About three years ago, the firm ventured into the world of museum exhibits. Although museum designs tend to require more technology than trade show work, Walker finds this segment rewarding. “It has more permanency, ” he notes.
G Michael’s now has five designers and one individual whose sole responsibility is exploring new technology. “That’s why we’ve really grown in the last three to five years,” says Walker.
Companies also flock to G. Michael’s because of its commitment to customer relationships. “We are image builders,” Walker clarifies. “It’s important for us to know the clients inside and out. We have to understand the client’s products, how they sell, and their competition to do a good job.” This strategy has afforded the company a diverse and loyal clientele.
Today about 50 percent of the firm’s revenue comes from trade show exhibits; 40 percent from museum exhibits; and 10 percent from television sets, corporate lobbies, and show room displays.

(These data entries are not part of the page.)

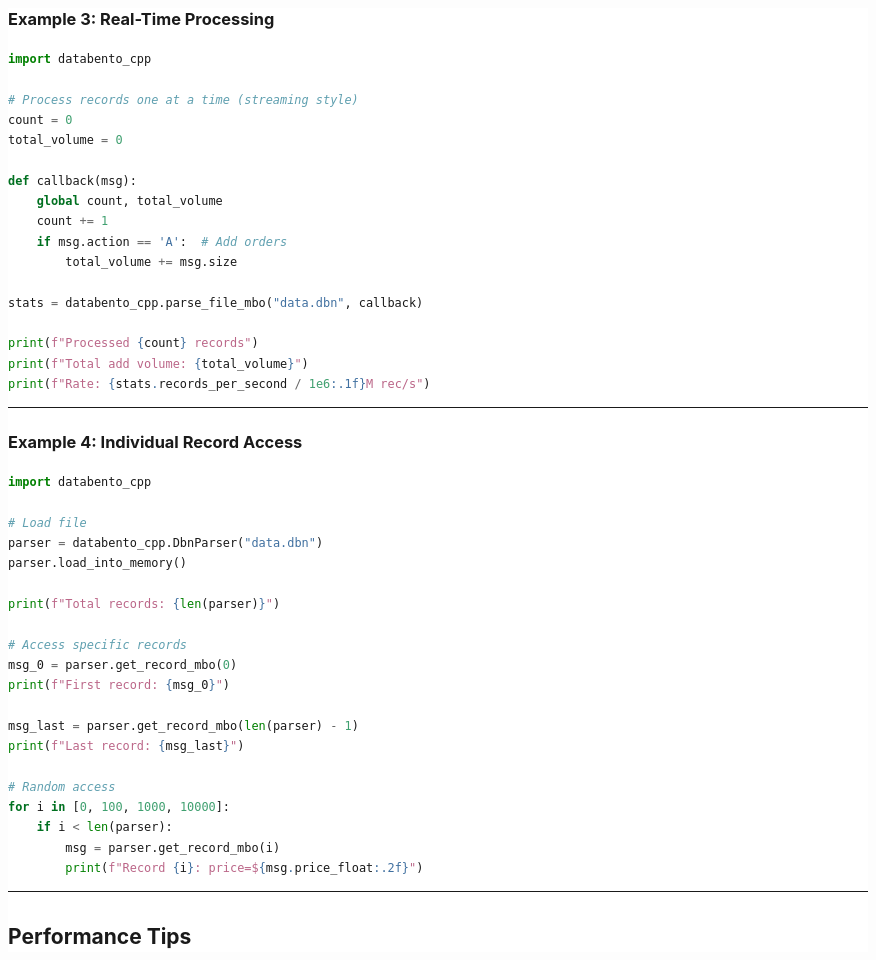 
### Example 3: Real-Time Processing

```python
import databento_cpp

# Process records one at a time (streaming style)
count = 0
total_volume = 0

def callback(msg):
    global count, total_volume
    count += 1
    if msg.action == 'A':  # Add orders
        total_volume += msg.size

stats = databento_cpp.parse_file_mbo("data.dbn", callback)

print(f"Processed {count} records")
print(f"Total add volume: {total_volume}")
print(f"Rate: {stats.records_per_second / 1e6:.1f}M rec/s")
```

---

### Example 4: Individual Record Access

```python
import databento_cpp

# Load file
parser = databento_cpp.DbnParser("data.dbn")
parser.load_into_memory()

print(f"Total records: {len(parser)}")

# Access specific records
msg_0 = parser.get_record_mbo(0)
print(f"First record: {msg_0}")

msg_last = parser.get_record_mbo(len(parser) - 1)
print(f"Last record: {msg_last}")

# Random access
for i in [0, 100, 1000, 10000]:
    if i < len(parser):
        msg = parser.get_record_mbo(i)
        print(f"Record {i}: price=${msg.price_float:.2f}")
```

---

## Performance Tips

The challenges Walker now faces are different from the ones he dealt with several years ago. “Labor is always a challenge,” he comments. “A lot of kids come out of college without the right tools for this industry. Graduates know theory and how to use software, but not design basics. What’s more, high schools don’t teach industrial arts anymore, so our work pool [for fabrication] is smaller.”
A graduate of South Mecklenburg High School, Mike Walker took a circuitous route to custom display design. “I was going to be either an architect or a preacher.” But after briefly attending UNC Charlotte’s Architecture and Engineering School, he left to join the Navy. Four years later he returned to Charlotte and received an associate degree from Central Piedmont Community College in graphics arts.
A born conceptualizer with a gift for design, he applied to Appalachian State University’s program in Industrial Technology. “Industrial technology involves design, plastics, metals, wood, electronics – a little bit of everything.” He grins. “Every day of my career I use something I learned in college.” With a business minor, Walker obtained his bachelor’s degree in 1977.
Walker moved to Atlanta, where he headed up the research and development department for a large point-of-purchase manufacturer. Disenchanted with Atlanta, the Carolina native returned to Charlotte, working as a senior designer at another firm. After a few years, he struck out on his own.
Display design is both a creative and exacting craft. The G. Michael’s design team is well versed in graphic design, architecture, technology, museum design, three-dimensional design and interior design. Although computer skills are crucial, the ability to conceptualize an idea is what drives the process forward.
After a year in its current location, Walker is already expanding. “We’re probably looking at another 11,000-12,000 square foot addition in the very near future,” he estimates.
G. Michael’s is a family affair. Walker’s wife, Bunnie, is executive vice president in charge of new sales. He praises her business acumen. “She’s been the biggest asset to the firm. I couldn’t have done this without her.” Their son, Todd, a graduate of the Savannah College of Art & Design, is a designer.
Walker’s younger brother, Terry, is vice president of operations. Mike Walker still spearheads the creative aspects of the firm and is assisted by David Carpenter, who is vice president of design.
At 50, Walker hasn’t really slowed down enough to truly savor the fruits of his labor. But he’s working on it. “I want to continue to grow the company, but focus on the next generation. I want to empower my employees to run this business without me. Someday I expect to retire and just go diving with my wife.”